Does anyone know of a place that offers plastic leg bands with just a personalized phone number printed on them? So far all I can find are metal personalized bands, but I need plastic as they are brightly colored. I suppose as a last resort I could get a plain band and use a label printer to put a little sticker on it. 

On a similar note, is there a type of band that is most recommended for pet pigeons/doves? There are so many different types online it is confusing.


----------



## MaryOfExeter (Sep 30, 2007)

Do you want snap on bands or seamless? You can get either at Foy's. There are also a lot of custom band makers in other countries. I've seen a lot on ebay.

http://www.foyspigeonsupplies.com/leg-bands/969-personalized-leg-bands-50
http://www.foyspigeonsupplies.com/leg-bands/949-snap-ons-with-telephone-number-5mm-high-100

As far as recommended bands, I recommend AU or IF for homers and NPA for all other breeds, especially if you want to show them.
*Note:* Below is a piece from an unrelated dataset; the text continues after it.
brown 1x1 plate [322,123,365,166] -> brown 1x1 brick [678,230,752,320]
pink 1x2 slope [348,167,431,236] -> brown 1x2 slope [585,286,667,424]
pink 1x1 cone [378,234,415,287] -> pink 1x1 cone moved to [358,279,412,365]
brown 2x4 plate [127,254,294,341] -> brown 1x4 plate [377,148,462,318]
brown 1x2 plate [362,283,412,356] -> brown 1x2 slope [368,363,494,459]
All three organizations keep track of who buys the bands so they can be traced if the bird gets lost.


----------



## Peacbackacha (Feb 24, 2013)

These are the ones I am getting ready to order. They are sending me some sample sizes so I can make sure for the right size first:

http://www.nationalband.com/birdbands.htm


----------



## Peacbackacha (Feb 24, 2013)

Oh, also, I might mention, the lady described how you could use an acrylic paint to sort of rub and back paint the typing so it would show up more.


----------



## Print Tippler (May 18, 2011)

If you want seamless bands you want to go here

http://www.rickmeerollers.com/bandsforsale.htm

These are the best ones your going to find. They are the exact same band the NPA and other pigeon organizations use. You must place an order for 100 bands and they cost $50 all together


----------



## Peacbackacha (Feb 24, 2013)

Those are really nice.
As a newbie, what is the advantage of a permanent band such as this compared to the butt end bands? 

I am wondering because I just had to remove an AU band from an 8 year old bird that was stuck tight on his leg. How could I be sure to buy the right size for them as they get old? 
These are really nice looking bands. How important is it to have the year the bird was born? I would keep a record, but I guess if he ever leaves my loft no one else would know?????


----------